_Work order_.
Give back the lines below exactly, but do not include any pictures.

BEGIN Source data

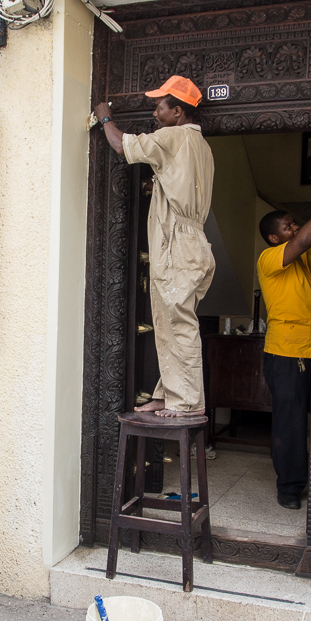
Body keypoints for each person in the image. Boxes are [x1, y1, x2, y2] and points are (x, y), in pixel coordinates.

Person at [92, 75, 215, 418]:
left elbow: (121, 145)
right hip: (189, 242)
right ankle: (169, 393)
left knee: (177, 322)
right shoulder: (199, 146)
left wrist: (105, 117)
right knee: (168, 320)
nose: (155, 112)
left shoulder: (173, 136)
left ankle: (188, 402)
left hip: (179, 241)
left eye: (160, 106)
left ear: (178, 112)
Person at [257, 210, 311, 510]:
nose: (294, 228)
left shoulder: (307, 259)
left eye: (295, 223)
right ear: (274, 238)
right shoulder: (269, 258)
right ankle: (290, 488)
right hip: (286, 352)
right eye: (288, 226)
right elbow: (305, 239)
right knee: (291, 423)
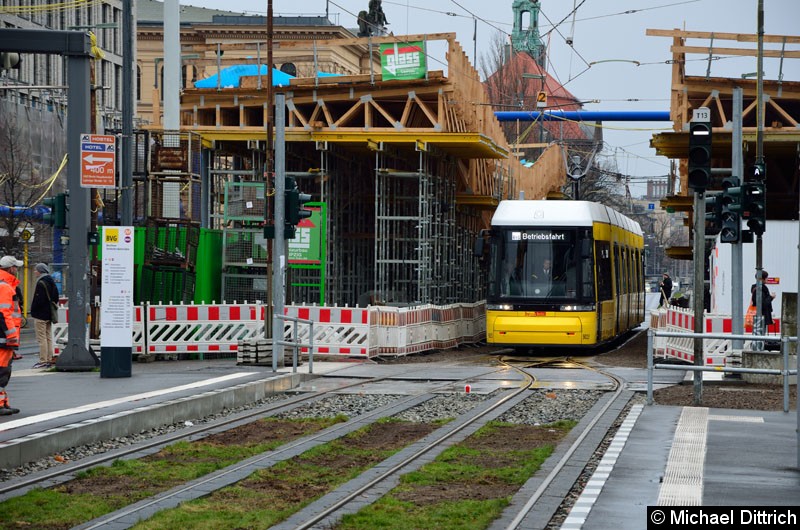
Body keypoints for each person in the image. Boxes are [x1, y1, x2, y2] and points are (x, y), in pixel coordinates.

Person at [0, 255, 23, 415]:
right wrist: (11, 336)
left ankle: (3, 401)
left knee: (4, 371)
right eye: (16, 267)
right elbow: (4, 313)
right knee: (1, 371)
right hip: (4, 338)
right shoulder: (5, 287)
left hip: (5, 338)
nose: (18, 270)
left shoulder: (7, 285)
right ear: (11, 269)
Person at [30, 263, 59, 368]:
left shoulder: (41, 283)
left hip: (40, 314)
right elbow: (56, 297)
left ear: (40, 271)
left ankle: (43, 360)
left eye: (36, 270)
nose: (34, 272)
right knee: (48, 337)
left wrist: (33, 310)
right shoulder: (52, 281)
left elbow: (38, 300)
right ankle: (50, 358)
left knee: (41, 338)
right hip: (49, 314)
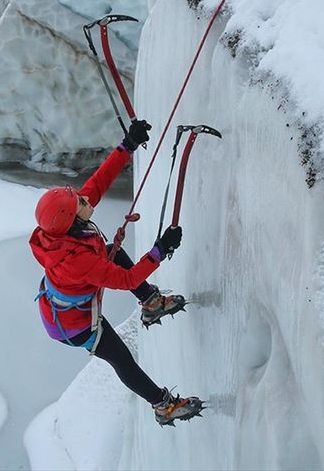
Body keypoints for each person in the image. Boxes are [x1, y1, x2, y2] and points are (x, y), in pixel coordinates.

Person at [29, 119, 204, 426]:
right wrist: (158, 252)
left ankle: (151, 304)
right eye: (80, 201)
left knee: (113, 250)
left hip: (65, 305)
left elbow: (97, 184)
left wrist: (128, 146)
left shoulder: (67, 224)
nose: (86, 198)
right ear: (71, 218)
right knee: (121, 358)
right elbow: (126, 280)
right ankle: (163, 405)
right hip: (75, 326)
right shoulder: (76, 260)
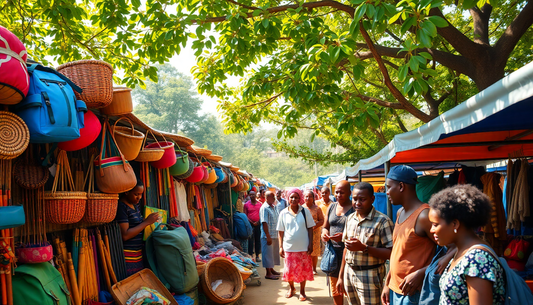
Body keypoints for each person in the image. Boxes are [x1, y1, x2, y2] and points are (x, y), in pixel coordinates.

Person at [381, 165, 454, 305]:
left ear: (401, 186)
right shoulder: (400, 213)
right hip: (395, 290)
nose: (387, 192)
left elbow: (455, 246)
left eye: (389, 187)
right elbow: (397, 252)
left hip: (413, 293)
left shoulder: (424, 216)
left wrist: (422, 272)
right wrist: (387, 283)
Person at [429, 185, 505, 305]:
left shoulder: (477, 260)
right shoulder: (461, 251)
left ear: (455, 224)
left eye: (435, 224)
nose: (431, 230)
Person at [337, 182, 394, 305]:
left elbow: (392, 254)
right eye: (355, 199)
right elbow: (346, 249)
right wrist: (341, 276)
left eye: (362, 199)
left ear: (372, 199)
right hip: (349, 273)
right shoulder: (350, 218)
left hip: (370, 276)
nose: (357, 203)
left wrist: (364, 248)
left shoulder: (383, 222)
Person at [278, 188, 315, 301]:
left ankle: (302, 291)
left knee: (303, 270)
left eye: (296, 197)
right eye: (291, 197)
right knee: (289, 271)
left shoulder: (305, 211)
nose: (293, 199)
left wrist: (310, 243)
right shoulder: (283, 213)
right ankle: (292, 288)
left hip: (303, 247)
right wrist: (280, 246)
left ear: (300, 199)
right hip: (289, 247)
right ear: (288, 198)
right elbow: (280, 231)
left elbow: (310, 228)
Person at [116, 181, 160, 276]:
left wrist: (149, 220)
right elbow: (125, 235)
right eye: (136, 194)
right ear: (126, 192)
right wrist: (146, 222)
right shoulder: (121, 207)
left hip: (138, 254)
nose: (139, 198)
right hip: (128, 256)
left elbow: (136, 224)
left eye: (141, 194)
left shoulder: (135, 206)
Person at [322, 180, 354, 305]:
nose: (339, 195)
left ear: (349, 193)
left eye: (342, 192)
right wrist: (324, 234)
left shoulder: (354, 208)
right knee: (336, 289)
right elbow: (325, 226)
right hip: (333, 253)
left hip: (349, 253)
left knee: (349, 288)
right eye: (337, 192)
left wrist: (344, 237)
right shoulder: (332, 207)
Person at [260, 191, 282, 280]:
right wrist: (268, 236)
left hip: (274, 234)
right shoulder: (264, 208)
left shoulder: (273, 207)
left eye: (274, 197)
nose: (274, 198)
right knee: (267, 254)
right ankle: (268, 273)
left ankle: (271, 269)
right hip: (267, 236)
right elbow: (264, 222)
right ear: (267, 198)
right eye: (272, 197)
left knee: (272, 254)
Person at [303, 190, 324, 274]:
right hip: (304, 233)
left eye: (310, 196)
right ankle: (306, 268)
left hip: (315, 233)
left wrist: (314, 225)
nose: (308, 198)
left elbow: (322, 220)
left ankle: (314, 269)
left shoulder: (317, 208)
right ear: (303, 198)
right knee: (305, 251)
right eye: (306, 196)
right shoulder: (301, 208)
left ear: (313, 198)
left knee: (314, 251)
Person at [244, 190, 262, 261]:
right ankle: (251, 255)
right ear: (249, 196)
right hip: (250, 225)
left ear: (255, 195)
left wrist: (258, 221)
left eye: (253, 195)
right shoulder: (246, 204)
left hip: (258, 224)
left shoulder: (260, 204)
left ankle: (257, 255)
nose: (252, 196)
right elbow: (245, 215)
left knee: (258, 240)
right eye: (250, 195)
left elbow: (262, 214)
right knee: (250, 240)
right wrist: (251, 222)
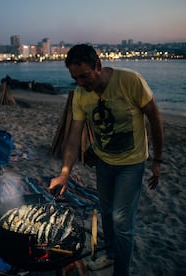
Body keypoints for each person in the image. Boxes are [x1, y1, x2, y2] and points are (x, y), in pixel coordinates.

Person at [49, 44, 164, 276]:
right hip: (104, 162)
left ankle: (121, 272)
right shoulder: (81, 95)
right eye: (75, 78)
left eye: (84, 76)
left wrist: (157, 159)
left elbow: (154, 117)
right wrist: (65, 171)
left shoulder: (130, 81)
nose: (80, 83)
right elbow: (73, 136)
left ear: (98, 66)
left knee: (122, 222)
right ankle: (111, 255)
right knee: (106, 211)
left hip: (131, 164)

END Source data

_Written answer_.
Body keypoints for each person in the image. Boxes are [x1, y1, x2, y2] and points are (x, y), in pixel coordinates.

Person at [92, 75, 215, 418]:
left elbow: (121, 145)
right hip: (189, 242)
right ankle: (169, 393)
left knee: (177, 322)
right shoulder: (199, 146)
left wrist: (105, 117)
right knee: (168, 320)
nose: (155, 112)
left shoulder: (173, 136)
left ankle: (188, 402)
left hip: (179, 241)
left eye: (160, 106)
left ear: (178, 112)
Person at [257, 210, 311, 510]:
nose: (294, 228)
left shoulder: (307, 259)
left eye: (295, 223)
right ear: (274, 238)
right shoulder: (269, 258)
right ankle: (290, 488)
right hip: (286, 352)
right eye: (288, 226)
right elbow: (305, 239)
right knee: (291, 423)
Body keypoints for each person in the image. Boxes are [x1, y1, x2, y2] and points are (x, y), in pixel coordinates.

Person at [0, 255, 23, 415]:
right wrist: (11, 336)
left ankle: (3, 401)
left knee: (4, 371)
right eye: (16, 267)
right elbow: (4, 313)
right knee: (1, 371)
right hip: (4, 338)
right shoulder: (5, 287)
left hip: (5, 338)
nose: (18, 270)
left shoulder: (7, 285)
right ear: (11, 269)
Person at [30, 263, 59, 368]:
left shoulder: (41, 283)
left hip: (40, 314)
right elbow: (56, 297)
left ear: (40, 271)
left ankle: (43, 360)
left eye: (36, 270)
nose: (34, 272)
right knee: (48, 337)
left wrist: (33, 310)
right shoulder: (52, 281)
left elbow: (38, 300)
right ankle: (50, 358)
left knee: (41, 338)
right hip: (49, 314)
Body keypoints for each person in the image. Boxes are [x1, y1, x2, y2] and points are (x, y), in pixel coordinates.

Person at [29, 119, 204, 426]:
right wrist: (158, 252)
left ankle: (151, 304)
right eye: (80, 201)
left knee: (113, 250)
left hip: (65, 305)
left elbow: (97, 184)
left wrist: (128, 146)
left shoulder: (67, 224)
nose: (86, 198)
right ear: (71, 218)
right knee: (121, 358)
right elbow: (126, 280)
right ankle: (163, 405)
right hip: (75, 326)
right shoulder: (76, 260)
Body keypoints for each person in the image. Boxes are [x1, y1, x2, y2] and points are (x, y), in pixel coordinates.

Person at [381, 165, 454, 305]:
left ear: (401, 186)
right shoulder: (400, 213)
right hip: (395, 290)
nose: (387, 192)
left elbow: (455, 246)
left eye: (389, 187)
right elbow: (397, 252)
left hip: (413, 293)
left shoulder: (424, 216)
left wrist: (422, 272)
right wrist: (387, 283)
Person at [429, 185, 505, 305]:
left shoulder: (477, 260)
right shoulder: (461, 251)
left ear: (455, 224)
left eye: (435, 224)
nose: (431, 230)
Person at [337, 182, 394, 305]:
left elbow: (392, 254)
right eye: (355, 199)
right elbow: (346, 249)
right wrist: (341, 276)
left eye: (362, 199)
left ear: (372, 199)
right hip: (349, 273)
right shoulder: (350, 218)
left hip: (370, 276)
nose: (357, 203)
left wrist: (364, 248)
left shoulder: (383, 222)
Person at [278, 188, 315, 301]:
left ankle: (302, 291)
left knee: (303, 270)
left eye: (296, 197)
right eye: (291, 197)
right knee: (289, 271)
left shoulder: (305, 211)
nose: (293, 199)
left wrist: (310, 243)
right shoulder: (283, 213)
right ankle: (292, 288)
left hip: (303, 247)
right wrist: (280, 246)
left ear: (300, 199)
right hip: (289, 247)
right ear: (288, 198)
right elbow: (280, 231)
left elbow: (310, 228)
Person at [116, 181, 160, 276]:
left wrist: (149, 220)
right elbow: (125, 235)
right eye: (136, 194)
right ear: (126, 192)
right wrist: (146, 222)
right shoulder: (121, 207)
left hip: (138, 254)
nose: (139, 198)
right hip: (128, 256)
left elbow: (136, 224)
left eye: (141, 194)
left shoulder: (135, 206)
Person at [322, 180, 354, 305]:
nose: (339, 195)
left ear: (349, 193)
left eye: (342, 192)
right wrist: (324, 234)
left shoulder: (354, 208)
right knee: (336, 289)
right elbow: (325, 226)
right hip: (333, 253)
left hip: (349, 253)
left knee: (349, 288)
right eye: (337, 192)
left wrist: (344, 237)
right shoulder: (332, 207)
Person at [260, 191, 282, 280]:
right wrist: (268, 236)
left hip: (274, 234)
right shoulder: (264, 208)
left shoulder: (273, 207)
left eye: (274, 197)
nose: (274, 198)
right knee: (267, 254)
right ankle: (268, 273)
left ankle: (271, 269)
right hip: (267, 236)
right elbow: (264, 222)
right ear: (267, 198)
right eye: (272, 197)
left knee: (272, 254)
Person at [303, 190, 324, 274]:
right hip: (304, 233)
left eye: (310, 196)
right ankle: (306, 268)
left hip: (315, 233)
left wrist: (314, 225)
nose: (308, 198)
left elbow: (322, 220)
left ankle: (314, 269)
left shoulder: (317, 208)
right ear: (303, 198)
right knee: (305, 251)
right eye: (306, 196)
right shoulder: (301, 208)
left ear: (313, 198)
left knee: (314, 251)
Person at [244, 190, 262, 261]:
right ankle: (251, 255)
right ear: (249, 196)
right hip: (250, 225)
left ear: (255, 195)
left wrist: (258, 221)
left eye: (253, 195)
right shoulder: (246, 204)
left hip: (258, 224)
left shoulder: (260, 204)
left ankle: (257, 255)
nose: (252, 196)
right elbow: (245, 215)
left knee: (258, 240)
right eye: (250, 195)
left elbow: (262, 214)
right knee: (250, 240)
right wrist: (251, 222)
Body keypoints for each person in the image. Boxes are [x1, y1, x2, y2] and points are (x, y), in pixel coordinates.

Person at [49, 44, 164, 276]:
right hip: (104, 162)
left ankle: (121, 272)
right shoulder: (81, 95)
right eye: (75, 78)
left eye: (84, 76)
left wrist: (157, 159)
left elbow: (154, 117)
right wrist: (65, 171)
left shoulder: (130, 81)
nose: (80, 83)
right elbow: (73, 136)
left ear: (98, 66)
left knee: (122, 222)
right ankle: (111, 255)
right knee: (106, 211)
left hip: (131, 164)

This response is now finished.